I recently purchased a 2015 Cruze LTZ RS from a local dealer. Sadly, this car wasn't maintained all that well by the previous owner; you can clearly tell the tires were never rotated or balanced. That being said I will be in the market for new tires here soon. 

My previous employer was Discount Tire (America's Tire) so I do have an idea on what tires will fit well versus those that will not. I am also incredibly picky; just ask my fiance. Ideally, I would like to stick to the factory tire size (225/45R18) as long as the tire features the deep curb protector like the factory Michelin Pilot HXM4. The factory tire retails for $199.00 a tire; a bit too pricey for a 40,000 mile tire in my opinion. 
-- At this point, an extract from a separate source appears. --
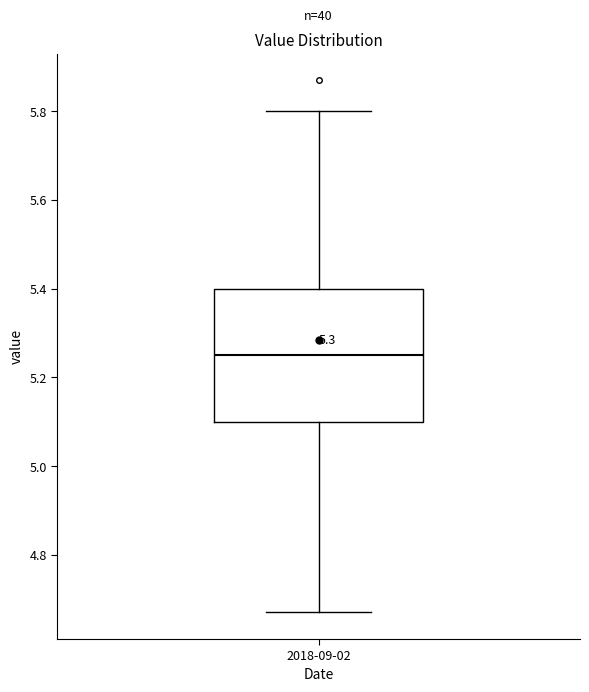

Read this box plot against the y-axis: the position of the median line, the range covered by the box, and the ends of both whiskers. The values are not printed on the chart, so give them approximately, as read against the axis.

median 5.26, box 5.10 to 5.40, whiskers 4.68 to 5.80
If I can't find a tire that I like in the factory tire size I would also be satisfied with mounting a 235/45R18. I do realize the outside diameter will be .17'' different and would throw my speedometer off by 1 mph. That difference is negligible in my mind. 
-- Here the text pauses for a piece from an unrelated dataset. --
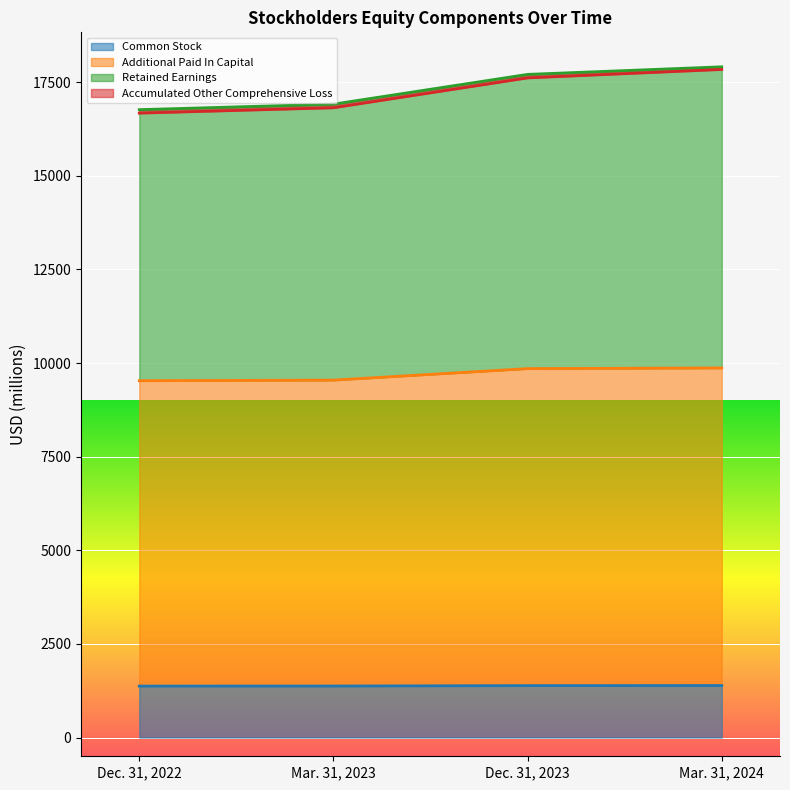

Is it true that Additional Paid In Capital equals 9529 at Dec. 31, 2022?

True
Has anyone mounted a different tire on their LTZ wheels? Could I see photos of your tires mounted? 

The two tires I currently have my eye on: 

225/45R18: Continental ControlContact Sport AS = 156.00 per
225/45R18: Michelin Pilot Sport A/S 3 = 189.00 per

235/45R18: Continental ControlContact Sport AS = 175.00 per
235/45R18: Bridgestone Potenza RE97 AS = $147.00 per


----------



## Poje (Aug 2, 2012)

"225/45R18: Michelin Pilot Sport A/S 3 = 189.00 per"

Thats the best tire in you choices there, its what i had on my old Cruze when i sold it, one of the best all around tire.

For the size, 235 wont be a big difference, probably 2mph at 60mph. You gonna get a lil more grip and a lil more confort.


----------



## GMFanatic (Jan 5, 2016)

After reading review after review I think I had decided on the Continental ExtremeContact DWS 06 in the 225/45R18. The tire seems to ride about the same but provides a longer life than the Michelin.


----------